| Work order |
Revise the records below so that every "chart" reads "graph" instead, and keep all other text the same.

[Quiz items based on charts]

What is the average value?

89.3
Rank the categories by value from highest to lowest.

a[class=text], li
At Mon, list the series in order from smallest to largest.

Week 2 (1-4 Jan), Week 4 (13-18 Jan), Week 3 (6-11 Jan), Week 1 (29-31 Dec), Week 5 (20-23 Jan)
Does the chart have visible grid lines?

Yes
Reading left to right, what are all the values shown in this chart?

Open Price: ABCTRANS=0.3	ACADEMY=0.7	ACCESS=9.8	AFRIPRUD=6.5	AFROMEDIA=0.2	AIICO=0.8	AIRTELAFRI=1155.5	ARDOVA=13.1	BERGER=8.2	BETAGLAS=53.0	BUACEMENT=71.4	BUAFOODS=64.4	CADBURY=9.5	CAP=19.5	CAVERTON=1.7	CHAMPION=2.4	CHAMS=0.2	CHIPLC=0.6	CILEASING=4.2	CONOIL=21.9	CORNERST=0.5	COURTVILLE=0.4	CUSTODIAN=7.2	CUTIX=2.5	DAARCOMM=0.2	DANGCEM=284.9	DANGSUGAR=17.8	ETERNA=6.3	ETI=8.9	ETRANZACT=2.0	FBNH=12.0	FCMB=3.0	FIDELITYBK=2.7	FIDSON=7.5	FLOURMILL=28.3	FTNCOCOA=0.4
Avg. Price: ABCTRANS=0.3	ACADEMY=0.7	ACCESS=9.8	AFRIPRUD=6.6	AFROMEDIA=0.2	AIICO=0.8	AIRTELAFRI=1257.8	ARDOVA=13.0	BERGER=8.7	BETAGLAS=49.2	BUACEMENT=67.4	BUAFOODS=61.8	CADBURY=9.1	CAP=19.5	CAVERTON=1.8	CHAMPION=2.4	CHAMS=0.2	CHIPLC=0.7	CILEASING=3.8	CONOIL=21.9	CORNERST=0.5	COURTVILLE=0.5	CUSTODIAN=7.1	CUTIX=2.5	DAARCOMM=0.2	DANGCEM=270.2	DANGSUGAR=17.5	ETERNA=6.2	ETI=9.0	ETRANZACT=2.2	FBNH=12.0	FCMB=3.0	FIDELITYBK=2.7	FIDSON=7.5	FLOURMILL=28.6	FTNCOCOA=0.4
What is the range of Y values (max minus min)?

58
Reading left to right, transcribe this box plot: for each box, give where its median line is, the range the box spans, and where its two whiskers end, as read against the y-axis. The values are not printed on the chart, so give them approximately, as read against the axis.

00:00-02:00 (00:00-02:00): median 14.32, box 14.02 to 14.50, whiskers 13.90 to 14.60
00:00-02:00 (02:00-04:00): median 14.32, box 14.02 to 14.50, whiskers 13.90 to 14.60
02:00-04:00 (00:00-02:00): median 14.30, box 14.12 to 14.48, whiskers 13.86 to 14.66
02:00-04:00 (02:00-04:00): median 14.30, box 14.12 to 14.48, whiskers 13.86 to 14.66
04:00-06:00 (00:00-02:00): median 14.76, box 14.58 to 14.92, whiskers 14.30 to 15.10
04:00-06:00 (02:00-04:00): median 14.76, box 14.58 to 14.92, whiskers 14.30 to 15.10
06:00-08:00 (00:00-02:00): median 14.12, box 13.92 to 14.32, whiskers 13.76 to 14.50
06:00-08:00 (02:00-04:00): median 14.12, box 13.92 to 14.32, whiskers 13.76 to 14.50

| Written reply |
What is the average value?

89.3
Rank the categories by value from highest to lowest.

a[class=text], li
At Mon, list the series in order from smallest to largest.

Week 2 (1-4 Jan), Week 4 (13-18 Jan), Week 3 (6-11 Jan), Week 1 (29-31 Dec), Week 5 (20-23 Jan)
Does the graph have visible grid lines?

Yes
Reading left to right, what are all the values shown in this graph?

Open Price: ABCTRANS=0.3	ACADEMY=0.7	ACCESS=9.8	AFRIPRUD=6.5	AFROMEDIA=0.2	AIICO=0.8	AIRTELAFRI=1155.5	ARDOVA=13.1	BERGER=8.2	BETAGLAS=53.0	BUACEMENT=71.4	BUAFOODS=64.4	CADBURY=9.5	CAP=19.5	CAVERTON=1.7	CHAMPION=2.4	CHAMS=0.2	CHIPLC=0.6	CILEASING=4.2	CONOIL=21.9	CORNERST=0.5	COURTVILLE=0.4	CUSTODIAN=7.2	CUTIX=2.5	DAARCOMM=0.2	DANGCEM=284.9	DANGSUGAR=17.8	ETERNA=6.3	ETI=8.9	ETRANZACT=2.0	FBNH=12.0	FCMB=3.0	FIDELITYBK=2.7	FIDSON=7.5	FLOURMILL=28.3	FTNCOCOA=0.4
Avg. Price: ABCTRANS=0.3	ACADEMY=0.7	ACCESS=9.8	AFRIPRUD=6.6	AFROMEDIA=0.2	AIICO=0.8	AIRTELAFRI=1257.8	ARDOVA=13.0	BERGER=8.7	BETAGLAS=49.2	BUACEMENT=67.4	BUAFOODS=61.8	CADBURY=9.1	CAP=19.5	CAVERTON=1.8	CHAMPION=2.4	CHAMS=0.2	CHIPLC=0.7	CILEASING=3.8	CONOIL=21.9	CORNERST=0.5	COURTVILLE=0.5	CUSTODIAN=7.1	CUTIX=2.5	DAARCOMM=0.2	DANGCEM=270.2	DANGSUGAR=17.5	ETERNA=6.2	ETI=9.0	ETRANZACT=2.2	FBNH=12.0	FCMB=3.0	FIDELITYBK=2.7	FIDSON=7.5	FLOURMILL=28.6	FTNCOCOA=0.4
What is the range of Y values (max minus min)?

58
Reading left to right, transcribe this box plot: for each box, give where its median line is, the range the box spans, and where its two whiskers end, as read against the y-axis. The values are not printed on the graph, so give them approximately, as read against the axis.

00:00-02:00 (00:00-02:00): median 14.32, box 14.02 to 14.50, whiskers 13.90 to 14.60
00:00-02:00 (02:00-04:00): median 14.32, box 14.02 to 14.50, whiskers 13.90 to 14.60
02:00-04:00 (00:00-02:00): median 14.30, box 14.12 to 14.48, whiskers 13.86 to 14.66
02:00-04:00 (02:00-04:00): median 14.30, box 14.12 to 14.48, whiskers 13.86 to 14.66
04:00-06:00 (00:00-02:00): median 14.76, box 14.58 to 14.92, whiskers 14.30 to 15.10
04:00-06:00 (02:00-04:00): median 14.76, box 14.58 to 14.92, whiskers 14.30 to 15.10
06:00-08:00 (00:00-02:00): median 14.12, box 13.92 to 14.32, whiskers 13.76 to 14.50
06:00-08:00 (02:00-04:00): median 14.12, box 13.92 to 14.32, whiskers 13.76 to 14.50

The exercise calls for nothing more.